Pope warns artificial intelligence needs to be “disarmed”

In his first encyclical, Pope Leo XIV links the tech boom to historic exploitation, warning against AI warfare and tech ethics

Pope Leo's first major teaching document calls for artificial intelligence to be disarmed | ©Image Credit: Mazur/cbcew.org.uk
Pope Leo's first major teaching document calls for artificial intelligence to be disarmed | ©Image Credit: Mazur/cbcew.org.uk

Pope Leo XIV has issued the first major teaching document of his papacy, and the central message is safe to say, quite blunt. Artificial intelligence, he noted, needs to be “disarmed.”

“The word is strong, I know, but deliberately chosen because this moment needs words capable of attracting attention,” he added.

The document is what the Vatican calls an encyclical. Technically, they’re meant to be letters to Catholic bishops of the universal Church, but over the past several decades, they’ve turned into a pope’s way of addressing the whole world. Every encyclical has its own distinct Latin title, and this one is called Magnifica Humanitas, which translates to ‘Magnificent Humanity.’

Most of the document centers around AI, but Pope Leo also folded in one of the strongest apologies the Vatican has ever made for the Church’s role in slavery. He wrote that it was “impossible not to feel deep sorrow when contemplating the immense suffering and humiliation endured by so many” and that he “sincerely asked for pardon” on the Church’s behalf.

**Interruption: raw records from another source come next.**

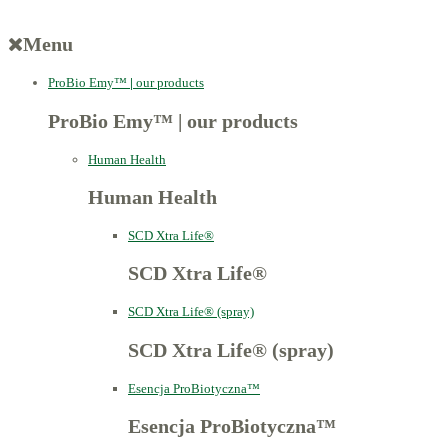
Menu
ProBio Emy™
|
our products
ProBio Emy™
|
our products
Human Health
Human Health
SCD Xtra Life®
SCD Xtra Life®
SCD Xtra Life® (spray)
SCD Xtra Life® (spray)
Esencja ProBiotyczna™
Esencja ProBiotyczna™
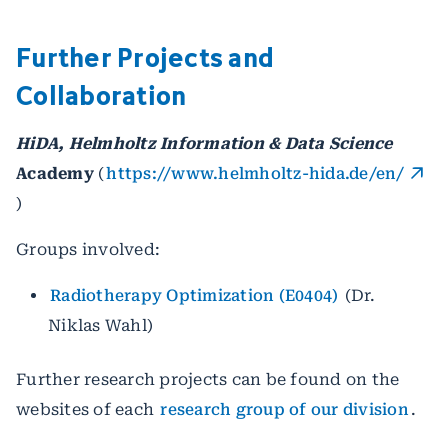
Further Projects and
Collaboration
HiDA, Helmholtz Information & Data Science
Academy
(
https://www.helmholtz-hida.de/en/
)
Groups involved:
Radiotherapy Optimization (E0404)
(Dr.
Niklas Wahl)
Further research projects can be found on the
websites of each
research group of our division
.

The encyclical joins these seemingly distant topics. The Pope tied the slave trade directly to AI, arguing that the world is at risk of normalizing the exploitation of people all over again, both in how the technology gets built and in how it gets used. Some of his sharpest language drew a line between historical slavery and what he called “new digital slaveries.” He even raised the idea of “digital colonialism,” linking old colonial abuses to current tech practices.

A Vatican event with AI executives in the room

The Pope chose to present the encyclical himself at the Vatican recently. An unusual step, as popes normally leave such public launches to senior Vatican officials. Standing alongside him were AI experts, including Christopher Olah, a co-founder of the American AI company Anthropic.

Olah, who spoke at the event, didn’t sugarcoat the precarious position the industry is in. Every AI lab, his own included, operates “inside a set of incentives and constraints that can sometimes conflict with doing the right thing,” he said.

He also pushed back on the notion that AI should be left to the technologists. “The questions raised by AI are bigger than the AI research community, not just in their implications, but also in their nature,” Olah observed.

A message aimed at the powerful

A lot of the document reads as a direct warning to people in positions of power about reining in the threats posed by artificial intelligence.

Pope Leo came down hard on the use of AI in warfare. Pushing humans further out of decision-making on lethal weapons, he argued, makes it even harder to ever call a war “just,” and he warned against kicking off an AI arms race.

“No algorithm can make war morally acceptable,” he wrote.

AI doesn’t strip away the “intrinsic inhumanity” of war, in his view. It risks making things worse by sparking conflict faster and making it more impersonal, “lowering the threshold for resorting to violence, transforming defense into threat prediction and thus reducing victims to data.”

He also went after AI’s effect on politics, pointing to manipulated images and videos that feed people biased or misleading versions of reality.

Then came a line aimed squarely at the people building these systems. “Developers bear a particular ethical and spiritual responsibility, for every design choice reflects a vision of humanity,” he noted.

Whether any of it lands is another matter

The Pope has set up a commission to carry forward the encyclical’s recommendations. How much it’ll accomplish against the speed of the technology is a real question.

However, there’s a recent precedent worth keeping in mind. Back in 2015, the late Pope Francis wrote Laudato Si, his encyclical on the climate crisis. By 2023, he was following it up to express his disappointment at how little had actually been done. For all his urgency on AI, Pope Leo could find himself in a similar spot down the road.